### Activity list
1) Return the part of the wraparound post from "Obviously I'm now" to "including catalog tables?", copied verbatim.
2) Using the wraparound post, answer these:
(a) What version is the poster running, and on what system?
(b) How long has the vacuumdb -a command been running so far?
(c) What age does the query report for [maindbname]?

### Excerpted text
● ● ● ● ● ● ●

I'm running 7.4 on RHAS 4, and I think I've had a transaction id
wraparound issue in a stats database we have. Running the command below gives the suitably
worrying negative number:
[dbname]=# SELECT datname, age(datfrozenxid) FROM pg_database;
datname | age
------------------+-----------
[maindbname] | -2081610471
[otherdbname] | 1075601025
[otherdbname] | 1257289757
[otherdbname] | 1074582099
[otherdbname] | 1257289757
Which is weird - because I have vacuumed the database quite a lot -
both individual tables and I thought a vacuum of the whole database a
month or so ago.
Anyway - not noticed any data loss yet and was hoping it would be such
that if all tables had been vacuumed recently (including system catalog
tables), that there would be no remaining rows that would appear to
have a future xid and so the database should be ok?
Obviously I'm now doing the write thing with a vacuumdb -a - however
this has been running 9 hours now and looks like at least 7 hours to
go just on this one monstrous table
in the interests of risk reduction I've just knocked up a script to run
ahead and quickly vacuum all the other tables.
But my questions are thus...
a) is my assumption about the database being ok correct - assuming all
tables have been vacuumed recently, including catalog tables?
b) is it possible to safely abort my whole table vacuum now so I can
run it at the weekend when there's less traffic?
c) if I have experienced data loss, on the assumption all the table
structure remains (looks like it does), and I have a working backup
from before the xid wraparound (I do), can I just reinsert any
detected-missing data at the application level without needing a
dump/reload?
Any help appreciated in this really not-fun time,
thanks
S

● ● ● ● ● ● ●

### Data section
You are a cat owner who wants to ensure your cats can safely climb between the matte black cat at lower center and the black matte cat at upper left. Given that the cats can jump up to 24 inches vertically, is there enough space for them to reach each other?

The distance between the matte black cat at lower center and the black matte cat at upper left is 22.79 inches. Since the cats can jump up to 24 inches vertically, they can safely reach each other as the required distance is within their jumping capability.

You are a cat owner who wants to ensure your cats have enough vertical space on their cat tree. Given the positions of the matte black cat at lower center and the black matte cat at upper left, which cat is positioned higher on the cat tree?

● ● ● ● ● ● ●

### Answers to the tasks
1)
Obviously I'm now doing the write thing with a vacuumdb -a - however
this has been running 9 hours now and looks like at least 7 hours to
go just on this one monstrous table
in the interests of risk reduction I've just knocked up a script to run
ahead and quickly vacuum all the other tables.
But my questions are thus...
a) is my assumption about the database being ok correct - assuming all
tables have been vacuumed recently, including catalog tables?

2)
(a) 7.4 on RHAS 4
(b) 9 hours
(c) -2081610471